[PROBLEM STATEMENT]
Return the records word for word. Pictures do not belong in the copy.

Saved entries:
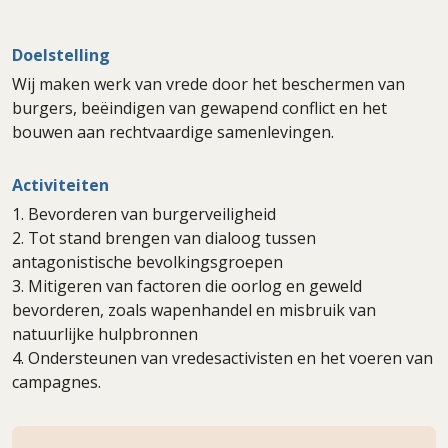
Doelstelling
Wij maken werk van vrede door het beschermen van
burgers, beëindigen van gewapend conflict en het
bouwen aan rechtvaardige samenlevingen.
Activiteiten
1. Bevorderen van burgerveiligheid
2. Tot stand brengen van dialoog tussen
antagonistische bevolkingsgroepen
3. Mitigeren van factoren die oorlog en geweld
bevorderen, zoals wapenhandel en misbruik van
natuurlijke hulpbronnen
4. Ondersteunen van vredesactivisten en het voeren van
campagnes.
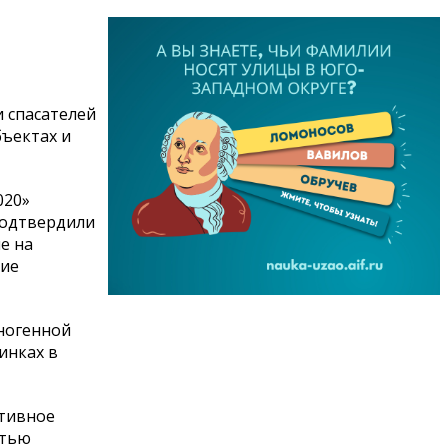
 спасателей
ъектах и
020»
 подтвердили
е на
ние
хногенной
инках в
ртивное
стью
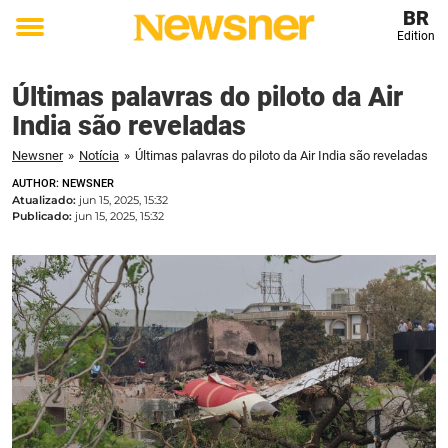
BR
Edition
Toggle
menu
Últimas palavras do piloto da Air
India são reveladas
Newsner
»
Notícia
»
Últimas palavras do piloto da Air India são reveladas
AUTHOR: NEWSNER
Atualizado:
jun 15, 2025, 15:32
Publicado:
jun 15, 2025, 15:32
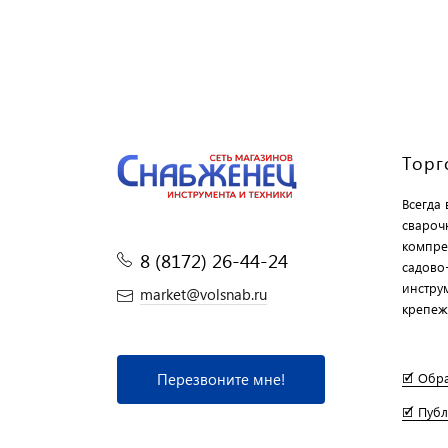
Торг
Всегда
свароч
компре
8 (8172) 26-44-24
садово
инструм
market@volsnab.ru
крепеж
Перезвоните мне!
🗹 Обр
🗹 Пуб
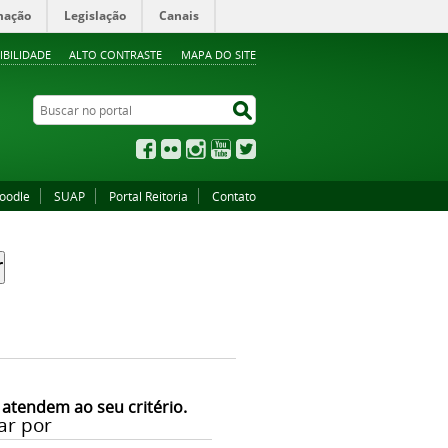
mação
Legislação
Canais
IBILIDADE
ALTO CONTRASTE
MAPA DO SITE
Buscar no portal
Buscar no portal
Facebook
Flickr
Instagram
YouTube
Twitter
oodle
SUAP
Portal Reitoria
Contato
 atendem ao seu critério.
ar por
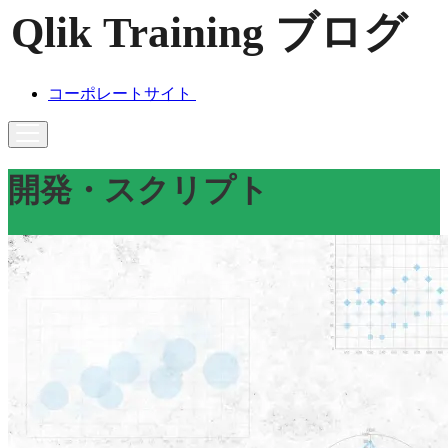
コーポレートサイト
開発・スクリプト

[ANSWER]
Doelstelling
Wij maken werk van vrede door het beschermen van
burgers, beëindigen van gewapend conflict en het
bouwen aan rechtvaardige samenlevingen.
Activiteiten
1. Bevorderen van burgerveiligheid
2. Tot stand brengen van dialoog tussen
antagonistische bevolkingsgroepen
3. Mitigeren van factoren die oorlog en geweld
bevorderen, zoals wapenhandel en misbruik van
natuurlijke hulpbronnen
4. Ondersteunen van vredesactivisten en het voeren van
campagnes.
 спасателей
ъектах и
020»
 подтвердили
е на
ние
хногенной
инках в
ртивное
стью
BR
Edition
Toggle
menu
Últimas palavras do piloto da Air
India são reveladas
Newsner
»
Notícia
»
Últimas palavras do piloto da Air India são reveladas
AUTHOR: NEWSNER
Atualizado:
jun 15, 2025, 15:32
Publicado:
jun 15, 2025, 15:32
Торг
Всегда
свароч
компре
8 (8172) 26-44-24
садово
инструм
market@volsnab.ru
крепеж
Перезвоните мне!
🗹 Обр
🗹 Пуб
mação
Legislação
Canais
IBILIDADE
ALTO CONTRASTE
MAPA DO SITE
Buscar no portal
Buscar no portal
Facebook
Flickr
Instagram
YouTube
Twitter
oodle
SUAP
Portal Reitoria
Contato
 atendem ao seu critério.
ar por
コーポレートサイト
開発・スクリプト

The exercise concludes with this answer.